China's new pilot FTZs will give a boost to global economic growth
Note: The following article is taken from the Chinese-language "Commentaries on International Affairs".
China announced a master plan for six new pilot free trade zones (FTZs) on Monday, adding to the 12 FTZs already established. Since China's first pilot FTZ was set-up in Shanghai in 2013, 171 programs tested in the zones have been rolled out across the country. More than 600,000 enterprises, including nearly 40,000 foreign-funded firms, have been set up in these zones that, despite covering less than 0.02 percent of the country's landmass, account for 12 percent of foreign investment in China and 12 percent of its imports and exports.
The port of Lianyungang City in Jiangsu Province, one of the six newly-announced pilot free trade zones. [Photo: IC]
The six new pilot FTZs are designed to have more autonomy when it comes to making policies regarding trade and investment facilitation, financial services for the real economy, talent management, and institutional innovation. According to the plan, each zone will have its own focus: Shandong will develop the marine economy, Jiangsu is to provide support to improve the quality of overseas investments , Guangxi will increase cooperation with ASEAN, Hebei will support biomedicine and health care-related industries, Yunnan will foster new models for cross-border economic cooperation, and Heilongjiang will provide a transportation and logistics hub to facilitate cooperation with Russia and Northeast Asia.
It was only a week ago that China released a guideline for the development of the tech city of Shenzhen as a demonstration area where red tape will be cut to facilitate business growth.

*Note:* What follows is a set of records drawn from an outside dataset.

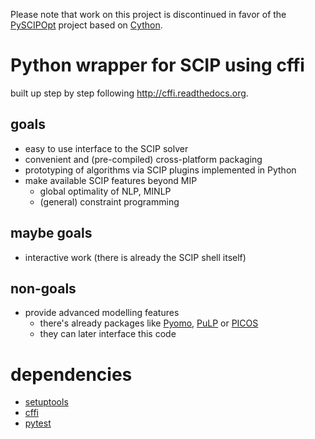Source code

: Please note that work on this project is discontinued in favor of the [[https://github.com/SCIP-Interfaces/PySCIPOpt][PySCIPOpt]]
project based on [[http://cython.org/][Cython]].

* Python wrapper for SCIP using cffi
built up step by step following [[http://cffi.readthedocs.org]].
** goals
   - easy to use interface to the SCIP solver
   - convenient and (pre-compiled) cross-platform packaging
   - prototyping of algorithms via SCIP plugins implemented in Python
   - make available SCIP features beyond MIP
     - global optimality of NLP, MINLP
     - (general) constraint programming
** maybe goals
   - interactive work (there is already the SCIP shell itself)
** non-goals
   - provide advanced modelling features
     - there's already packages like [[http://www.pyomo.org][Pyomo]], [[http://www.coin-or.org/PuLP/][PuLP]] or [[http://picos.zib.de/][PICOS]]
     - they can later interface this code
* dependencies
  - [[http://pythonhosted.org/setuptools][setuptools]]
  - [[http://cffi.readthedocs.org][cffi]]
  - [[http://pytest.org/latest/][pytest]]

And earlier this month, the government in Shanghai announced that its pilot FTZ was being expanded to include a new area called Lingang, where barriers will be lowered to facilitate capital flows, investment, and free flow of goods, and well-known overseas arbitration and dispute settlement organizations will be allowed to open for business.

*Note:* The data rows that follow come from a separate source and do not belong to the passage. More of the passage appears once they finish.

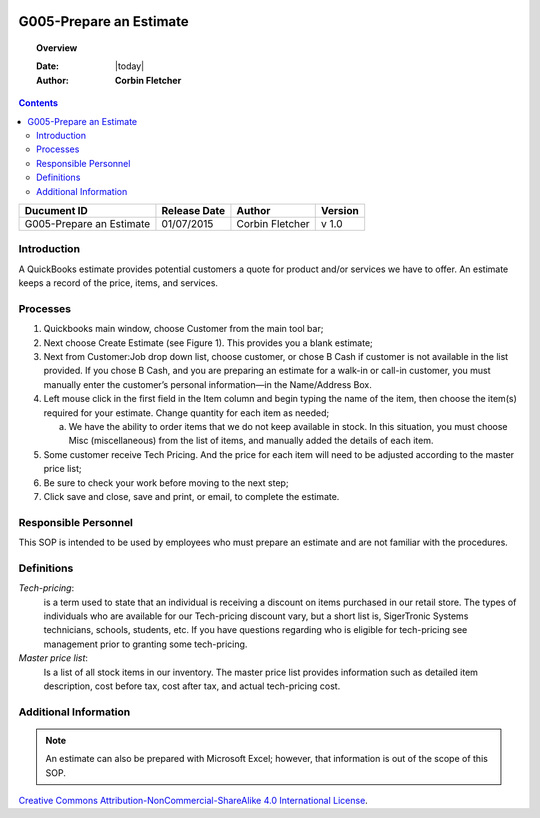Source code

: .. figure:: image/siger.jpg
   :height: 300px
   :width: 300px     
   :scale: 85 %
   :align: center
========================
G005-Prepare an Estimate 
========================
.. topic:: Overview

   :Date: |today|
   :Author: **Corbin Fletcher**


.. contents:: 
   :depth: 2

.. cssclass:: table-bordered

+------------------------+------------+----------+----------+
| Ducument ID            | Release    | Author   | Version  |
|                        | Date       |          |          |
+========================+============+==========+==========+
| G005-Prepare an        | 01/07/2015 | Corbin   | v 1.0    | 
| Estimate               |            | Fletcher |          | 
|                        |            |          |          |  
+------------------------+------------+----------+----------+

Introduction
-------------
A QuickBooks estimate provides potential customers a quote for product and/or services we have to offer. An estimate keeps a record of the price, items, and services.

Processes
---------
#. Quickbooks main window, choose Customer from the main tool bar;

#. Next choose Create Estimate (see Figure 1). This provides you a blank estimate;

#. Next from Customer:Job drop down list, choose customer, or chose B Cash if customer is not available in the list provided. If you chose B Cash, and you are preparing an estimate for a walk-in or call-in customer, you must manually enter the customer’s personal information—in the Name/Address Box.

#. Left mouse click in the first field in the Item column and begin typing the name of the item, then choose the item(s) required for your estimate. Change quantity for each item as needed;

   a. We have the ability to order items that we do not keep available in stock. In this situation, you must choose Misc (miscellaneous) from the list of items, and manually added the details of each item.   

#. Some customer receive Tech Pricing. And the price for each item will need to be adjusted according to the master price list;

#. Be sure to check your work before moving to the next step;

#. Click save and close, save and print, or email, to complete the estimate.

.. figure:: image/estimate-01.jpg
   :height: 450px
   :width: 600px     
   :scale: 90 %
   :alt: Figure 1
   :align: center
   
Responsible Personnel
---------------------
This SOP is intended to be used by employees who must prepare an estimate and are not familiar with the procedures.

Definitions
-----------
*Tech-pricing*: 
    is a term used to state that an individual is receiving a discount on items purchased in our retail store. The types of individuals who are available for our Tech-pricing discount vary, but a short list is, SigerTronic Systems technicians, schools, students, etc. If you have questions regarding who is eligible for tech-pricing see management prior to granting some tech-pricing.

*Master price list*: 
    Is a list of all stock items in our inventory. The master price list provides information such as detailed item description, cost before tax, cost after tax, and actual tech-pricing cost.

Additional Information
----------------------
.. note::
   An estimate can also be prepared with Microsoft Excel; however, that information is out of the scope of this SOP.

.. image:: image/CC.jpg

`Creative Commons Attribution-NonCommercial-ShareAlike 4.0 International License <http://creativecommons.org/licenses/by-nc-sa/4.0/>`_.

Taken together, these measures show that China is continuing with its program of institutional reform to promote high-quality development, despite external challenges such as the trade tensions being escalated by the United States. Beijing had already fulfilled several of its reform commitments for this year, including introducing the new Foreign Investment Law in March and further shortening the negative list for foreign investment in June.
Beijing's reforms are already showing positive results. In the first half of this year, China's economy grew by 6.3 percent compared with the same period last year, one of the highest rates of growth recorded for a major economy. And the country's high-tech manufacturing and high-tech services sectors both saw investment rise by more than 11 percent in the first seven months of this year, becoming increasingly important forces driving growth.
By becoming increasingly open to the outside world, China's economy is providing new opportunities to other countries. A recent report issued by the McKinsey Global Institute showed that the index for the world's relative exposure to China had climbed to 1.2 in 2017 from 0.4 in 2000, reflecting the country's growing importance as a market for goods, services, and capital for the rest of the world. And as a recent article published by Nikkei Chinese pointed out, the world is becoming more dependent on China – it's among the top three export destinations for some 70 countries. This means China is a key client to more than one-third of the world's countries.
As China continues to show its support for economic globalization, and as it opens its markets more and more to the rest of the world, other countries will benefit from sharing in the opportunities for growth that China has to offer.